= TASK DIRECTIONS =
Copy out the text of the items below, from the very start through the line that contains "M85AFSX1002W", keeping every line the same.

= SUPPLIED DATA =
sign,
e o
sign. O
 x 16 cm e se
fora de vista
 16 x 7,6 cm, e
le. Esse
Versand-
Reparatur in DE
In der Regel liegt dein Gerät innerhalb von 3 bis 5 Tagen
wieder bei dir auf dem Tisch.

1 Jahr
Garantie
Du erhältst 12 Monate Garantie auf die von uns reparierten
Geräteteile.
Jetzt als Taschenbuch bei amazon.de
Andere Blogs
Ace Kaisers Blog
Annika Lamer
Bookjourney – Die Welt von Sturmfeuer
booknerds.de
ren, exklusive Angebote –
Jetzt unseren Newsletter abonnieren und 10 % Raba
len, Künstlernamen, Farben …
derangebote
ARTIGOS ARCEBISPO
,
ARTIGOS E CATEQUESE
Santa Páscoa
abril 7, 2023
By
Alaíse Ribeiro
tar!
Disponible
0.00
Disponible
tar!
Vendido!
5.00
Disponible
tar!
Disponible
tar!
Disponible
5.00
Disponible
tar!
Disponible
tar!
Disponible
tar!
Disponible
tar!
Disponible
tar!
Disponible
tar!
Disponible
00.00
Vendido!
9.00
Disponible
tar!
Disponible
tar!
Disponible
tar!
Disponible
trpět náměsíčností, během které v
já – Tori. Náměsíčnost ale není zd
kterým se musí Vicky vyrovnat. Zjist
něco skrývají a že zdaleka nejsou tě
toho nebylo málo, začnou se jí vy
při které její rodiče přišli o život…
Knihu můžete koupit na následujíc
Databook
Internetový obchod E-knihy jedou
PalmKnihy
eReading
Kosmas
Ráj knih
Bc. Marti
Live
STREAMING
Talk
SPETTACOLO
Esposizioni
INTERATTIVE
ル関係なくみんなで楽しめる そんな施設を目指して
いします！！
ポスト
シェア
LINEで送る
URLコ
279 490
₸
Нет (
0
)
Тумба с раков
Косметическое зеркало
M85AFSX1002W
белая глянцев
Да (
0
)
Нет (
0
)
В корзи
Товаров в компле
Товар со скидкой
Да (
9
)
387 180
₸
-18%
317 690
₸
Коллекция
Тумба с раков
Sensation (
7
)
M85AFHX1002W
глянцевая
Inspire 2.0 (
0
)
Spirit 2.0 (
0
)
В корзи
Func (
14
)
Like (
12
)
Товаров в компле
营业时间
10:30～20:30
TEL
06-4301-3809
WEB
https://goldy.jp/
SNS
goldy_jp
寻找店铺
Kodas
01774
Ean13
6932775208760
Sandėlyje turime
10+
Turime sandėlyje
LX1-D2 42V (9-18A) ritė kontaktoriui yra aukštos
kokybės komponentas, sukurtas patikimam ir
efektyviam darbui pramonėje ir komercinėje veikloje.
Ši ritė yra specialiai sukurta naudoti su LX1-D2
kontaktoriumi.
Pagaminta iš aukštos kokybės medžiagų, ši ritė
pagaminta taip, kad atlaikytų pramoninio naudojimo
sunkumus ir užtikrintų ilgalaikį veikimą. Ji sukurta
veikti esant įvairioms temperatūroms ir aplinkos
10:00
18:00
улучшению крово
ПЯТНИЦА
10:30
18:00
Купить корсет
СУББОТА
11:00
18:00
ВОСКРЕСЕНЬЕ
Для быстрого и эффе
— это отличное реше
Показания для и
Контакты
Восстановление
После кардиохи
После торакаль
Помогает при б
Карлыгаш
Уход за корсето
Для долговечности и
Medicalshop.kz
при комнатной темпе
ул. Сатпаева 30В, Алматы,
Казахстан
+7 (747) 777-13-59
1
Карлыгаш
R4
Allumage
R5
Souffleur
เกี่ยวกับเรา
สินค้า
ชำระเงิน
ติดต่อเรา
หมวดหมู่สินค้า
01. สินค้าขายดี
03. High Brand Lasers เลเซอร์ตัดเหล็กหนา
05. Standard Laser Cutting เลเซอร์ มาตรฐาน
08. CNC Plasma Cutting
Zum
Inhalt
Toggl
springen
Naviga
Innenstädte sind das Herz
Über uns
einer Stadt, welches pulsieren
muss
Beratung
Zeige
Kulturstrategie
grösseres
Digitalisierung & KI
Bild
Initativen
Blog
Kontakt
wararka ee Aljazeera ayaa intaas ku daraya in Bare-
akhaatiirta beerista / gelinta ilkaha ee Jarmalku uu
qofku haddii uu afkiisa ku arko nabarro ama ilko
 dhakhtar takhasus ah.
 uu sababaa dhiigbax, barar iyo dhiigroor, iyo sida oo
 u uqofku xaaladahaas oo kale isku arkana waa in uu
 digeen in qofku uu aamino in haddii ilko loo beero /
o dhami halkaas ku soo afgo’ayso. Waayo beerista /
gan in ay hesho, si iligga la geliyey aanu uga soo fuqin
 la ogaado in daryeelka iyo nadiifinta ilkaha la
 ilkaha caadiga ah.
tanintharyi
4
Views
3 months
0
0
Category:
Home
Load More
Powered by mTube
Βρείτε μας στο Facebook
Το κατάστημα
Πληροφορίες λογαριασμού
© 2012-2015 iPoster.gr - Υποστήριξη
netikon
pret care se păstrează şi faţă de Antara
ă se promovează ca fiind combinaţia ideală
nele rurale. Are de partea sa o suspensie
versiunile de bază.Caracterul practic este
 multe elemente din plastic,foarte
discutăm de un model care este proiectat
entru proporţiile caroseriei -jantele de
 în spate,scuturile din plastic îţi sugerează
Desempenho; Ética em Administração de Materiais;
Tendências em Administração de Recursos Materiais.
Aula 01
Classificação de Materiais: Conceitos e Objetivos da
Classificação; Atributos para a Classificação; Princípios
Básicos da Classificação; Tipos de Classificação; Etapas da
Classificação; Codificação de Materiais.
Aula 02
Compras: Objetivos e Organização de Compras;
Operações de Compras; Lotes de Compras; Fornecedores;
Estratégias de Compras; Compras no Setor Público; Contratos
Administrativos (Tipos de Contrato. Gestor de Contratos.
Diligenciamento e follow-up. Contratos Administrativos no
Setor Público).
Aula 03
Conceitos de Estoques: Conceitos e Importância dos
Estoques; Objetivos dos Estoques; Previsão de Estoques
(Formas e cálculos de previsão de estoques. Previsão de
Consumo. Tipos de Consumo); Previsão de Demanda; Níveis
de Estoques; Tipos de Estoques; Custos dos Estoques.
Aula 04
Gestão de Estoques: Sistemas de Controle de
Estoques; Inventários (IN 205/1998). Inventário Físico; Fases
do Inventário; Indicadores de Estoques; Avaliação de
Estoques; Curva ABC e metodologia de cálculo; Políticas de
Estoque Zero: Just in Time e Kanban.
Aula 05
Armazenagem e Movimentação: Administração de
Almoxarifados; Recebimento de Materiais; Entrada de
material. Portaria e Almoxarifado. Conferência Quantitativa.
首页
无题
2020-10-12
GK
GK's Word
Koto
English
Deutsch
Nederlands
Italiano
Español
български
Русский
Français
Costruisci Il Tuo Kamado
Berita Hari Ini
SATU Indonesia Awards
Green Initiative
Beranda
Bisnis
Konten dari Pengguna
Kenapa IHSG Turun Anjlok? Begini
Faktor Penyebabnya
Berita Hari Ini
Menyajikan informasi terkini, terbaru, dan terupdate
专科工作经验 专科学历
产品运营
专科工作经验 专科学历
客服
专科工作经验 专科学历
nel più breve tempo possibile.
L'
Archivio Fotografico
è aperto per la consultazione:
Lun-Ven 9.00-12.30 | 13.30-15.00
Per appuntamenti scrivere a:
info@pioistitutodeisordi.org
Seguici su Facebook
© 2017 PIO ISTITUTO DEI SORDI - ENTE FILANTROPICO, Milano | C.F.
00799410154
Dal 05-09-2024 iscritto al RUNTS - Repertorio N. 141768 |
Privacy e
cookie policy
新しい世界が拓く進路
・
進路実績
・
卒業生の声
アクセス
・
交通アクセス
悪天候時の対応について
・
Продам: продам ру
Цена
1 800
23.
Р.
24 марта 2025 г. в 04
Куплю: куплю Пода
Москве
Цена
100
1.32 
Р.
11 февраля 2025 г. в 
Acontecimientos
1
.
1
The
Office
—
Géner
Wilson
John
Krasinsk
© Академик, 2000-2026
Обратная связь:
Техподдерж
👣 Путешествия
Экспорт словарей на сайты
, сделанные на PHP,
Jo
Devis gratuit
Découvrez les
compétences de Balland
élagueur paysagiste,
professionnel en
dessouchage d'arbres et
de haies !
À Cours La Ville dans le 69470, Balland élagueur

= THE COMPLETED TASK =
sign,
e o
sign. O
 x 16 cm e se
fora de vista
 16 x 7,6 cm, e
le. Esse
Versand-
Reparatur in DE
In der Regel liegt dein Gerät innerhalb von 3 bis 5 Tagen
wieder bei dir auf dem Tisch.

1 Jahr
Garantie
Du erhältst 12 Monate Garantie auf die von uns reparierten
Geräteteile.
Jetzt als Taschenbuch bei amazon.de
Andere Blogs
Ace Kaisers Blog
Annika Lamer
Bookjourney – Die Welt von Sturmfeuer
booknerds.de
ren, exklusive Angebote –
Jetzt unseren Newsletter abonnieren und 10 % Raba
len, Künstlernamen, Farben …
derangebote
ARTIGOS ARCEBISPO
,
ARTIGOS E CATEQUESE
Santa Páscoa
abril 7, 2023
By
Alaíse Ribeiro
tar!
Disponible
0.00
Disponible
tar!
Vendido!
5.00
Disponible
tar!
Disponible
tar!
Disponible
5.00
Disponible
tar!
Disponible
tar!
Disponible
tar!
Disponible
tar!
Disponible
tar!
Disponible
tar!
Disponible
00.00
Vendido!
9.00
Disponible
tar!
Disponible
tar!
Disponible
tar!
Disponible
trpět náměsíčností, během které v
já – Tori. Náměsíčnost ale není zd
kterým se musí Vicky vyrovnat. Zjist
něco skrývají a že zdaleka nejsou tě
toho nebylo málo, začnou se jí vy
při které její rodiče přišli o život…
Knihu můžete koupit na následujíc
Databook
Internetový obchod E-knihy jedou
PalmKnihy
eReading
Kosmas
Ráj knih
Bc. Marti
Live
STREAMING
Talk
SPETTACOLO
Esposizioni
INTERATTIVE
ル関係なくみんなで楽しめる そんな施設を目指して
いします！！
ポスト
シェア
LINEで送る
URLコ
279 490
₸
Нет (
0
)
Тумба с раков
Косметическое зеркало
M85AFSX1002W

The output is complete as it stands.